*** Records shown Section Begins ***
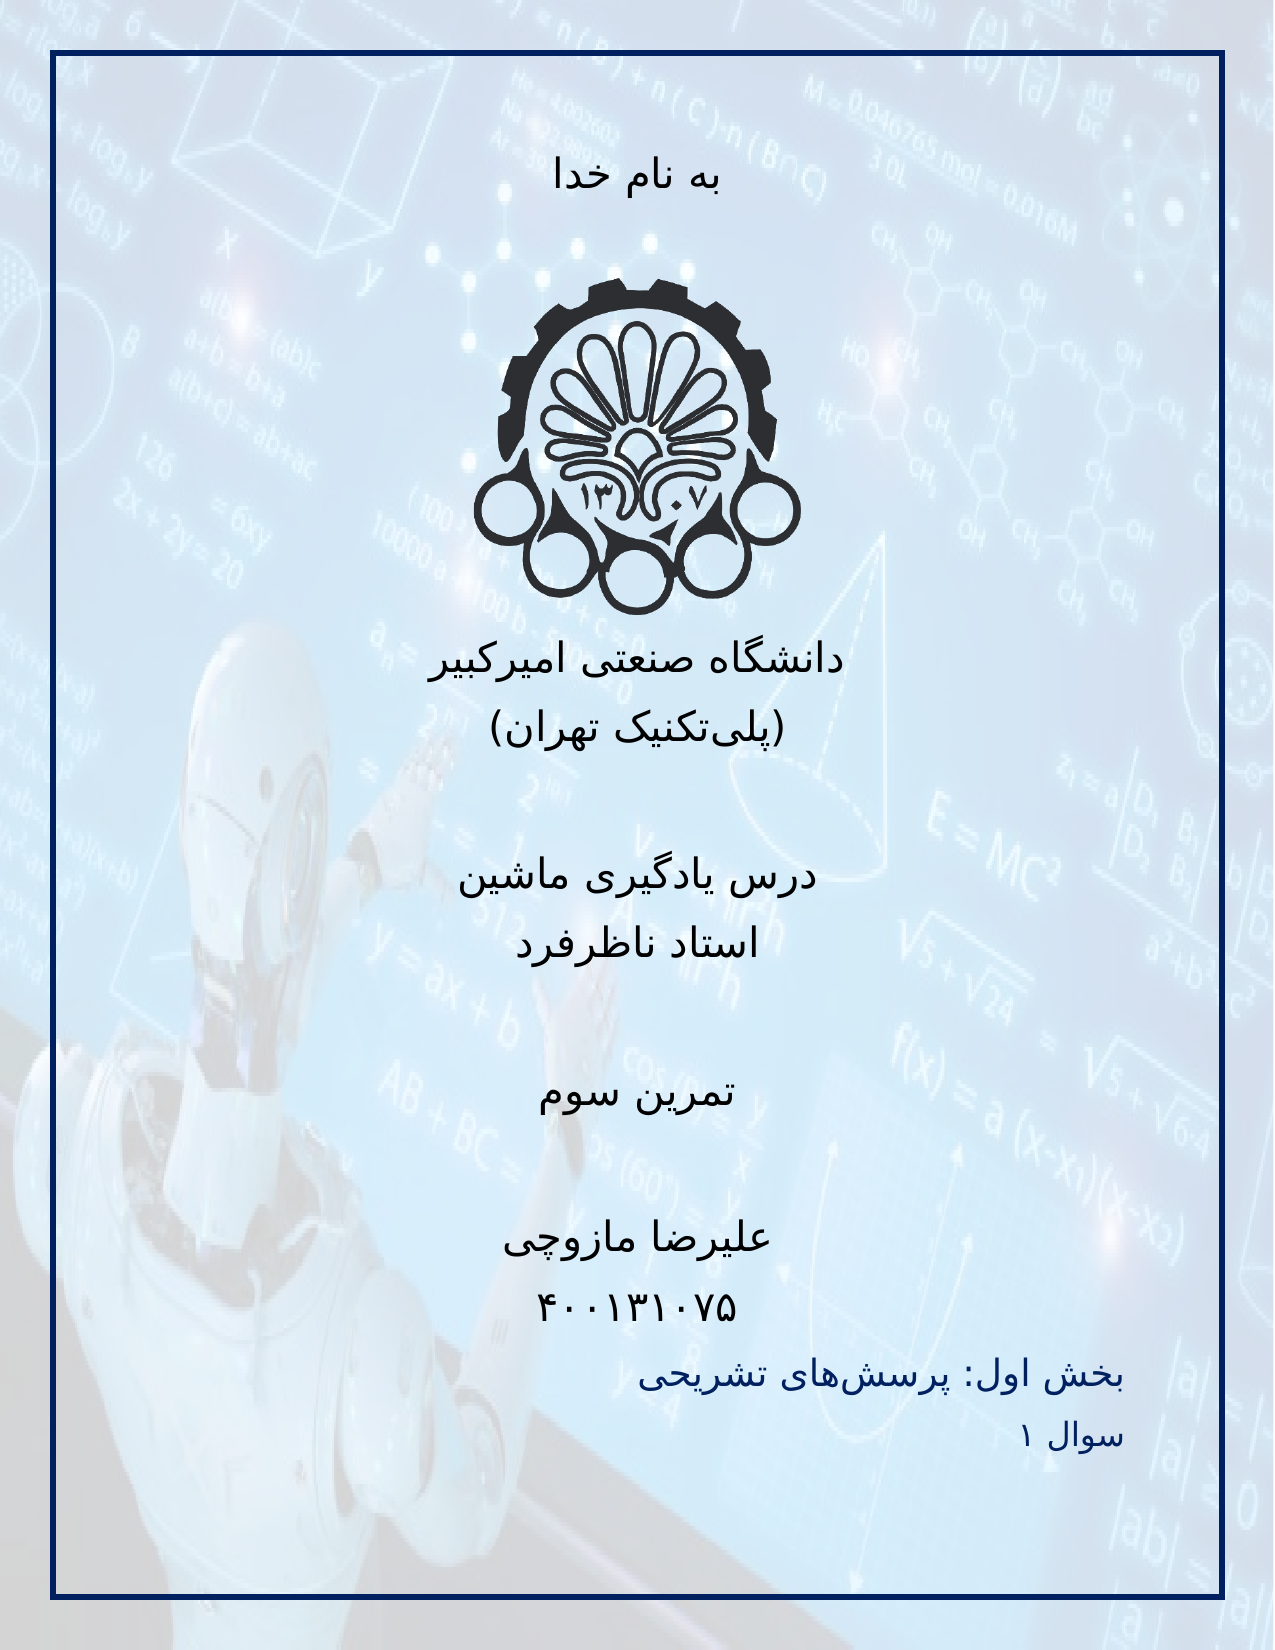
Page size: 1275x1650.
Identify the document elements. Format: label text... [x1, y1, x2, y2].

text علیرضا مازوچی [150, 1213, 1125, 1262]
text (پلی‌تکنیک تهران) [150, 703, 1125, 752]
text ۴۰۰۱۳۱۰۷۵ [150, 1282, 1125, 1331]
text استاد ناظرفرد [150, 919, 1125, 968]
text سوال ۱ [150, 1415, 1125, 1454]
text به نام خدا [150, 150, 1125, 198]
text دانشگاه صنعتی امیرکبیر [150, 634, 1125, 683]
text بخش اول: پرسش‌های تشریحی [150, 1351, 1125, 1395]
text درس یادگیری ماشین [150, 850, 1125, 899]
text تمرین سوم [150, 1066, 1125, 1115]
*** Records shown Section Ends ***
» To do
Before you finish, make sure every line above has been repeated exactly and no picture remains in the copy.

» Exercise output
Page size: 1275x1650.
Identify the document elements. Format: label text... [x1, y1, x2, y2].

text علیرضا مازوچی [150, 1213, 1125, 1262]
text (پلی‌تکنیک تهران) [150, 703, 1125, 752]
text ۴۰۰۱۳۱۰۷۵ [150, 1282, 1125, 1331]
text استاد ناظرفرد [150, 919, 1125, 968]
text سوال ۱ [150, 1415, 1125, 1454]
text به نام خدا [150, 150, 1125, 198]
text دانشگاه صنعتی امیرکبیر [150, 634, 1125, 683]
text بخش اول: پرسش‌های تشریحی [150, 1351, 1125, 1395]
text درس یادگیری ماشین [150, 850, 1125, 899]
text تمرین سوم [150, 1066, 1125, 1115]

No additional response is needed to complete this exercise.